Elle sourit, avec un geste d’indulgente excuse.

«  Oui, il n’est pas toujours commode. Et nous en avons d’autres qui sont aussi bien turbulents. Ils se poussent, se battent, n’obéissent guère. Mais ce sont tout de même de bons petits diables Nanet est un gamin exquis, très brave et très tendre… D’ailleurs lorsqu’ils se tiennent trop tranquilles, nous sommes désolés, nous nous imaginons qu’ils sont malades.  »

Après les classes, de l’autre côté du jardin, venaient les ateliers d’apprentissage. Des cours y avaient lieu sur les principaux métiers manuels, les enfants s’y exerçaient à ces métiers, moins pour les y apprendre à fond, que pour en connaître l’ensemble et déterminer leur vocation.

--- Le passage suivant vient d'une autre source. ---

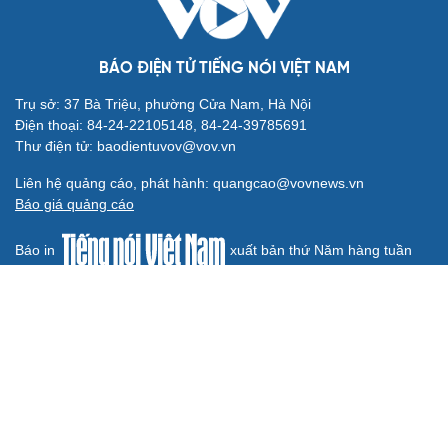
BÁO ĐIỆN TỬ TIẾNG NÓI VIỆT NAM
Trụ sở: 37 Bà Triệu, phường Cửa Nam, Hà Nội
Điện thoại: 84-24-22105148, 84-24-39785691
Thư điện tử: baodientuvov@vov.vn
Liên hệ quảng cáo, phát hành: quangcao@vovnews.vn
Báo giá quảng cáo
Báo in
xuất bản thứ Năm hàng tuần
Tổng Biên tập: NGÔ THIỆU PHONG
Phó Tổng Biên tập: Phạm Công Hân, Đặng Thị Khanh, Giang
Trung Sơn, Nguyễn Tuyết Yến
Cơ quan chủ quản: ĐÀI TIẾNG NÓI VIỆT NAM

Ces cours, du reste, étaient menés parallèlement avec les études proprement dites. Dès les premières notions de lecture et d’écriture, on mettait un outil dans la main de l’enfant en face, de l’autre côté du jardin  ; et si, le matin, il étudiait la grammaire, le calcul, l’histoire, mûrissant son intelligence, il travaillait de ses petits bras, l’après-midi, pour donner de la vigueur et de l’adresse à ses muscles. C’était comme des récréations utiles, un délassement du cerveau, une lutte joyeuse d’activité. On avait admis le principe que tout homme devait savoir un métier manuel de sorte que chaque élève, en sortant des écoles, n’avait plus qu’à choisir le métier de son goût, pour s’y perfectionner dans un atelier véritable. Et, de même, la beauté fleurissait, les enfants passaient par des cours de musique, de dessin, de peinture, de sculpture, où dans les âmes éveillées, naissaient les joies de l’existence.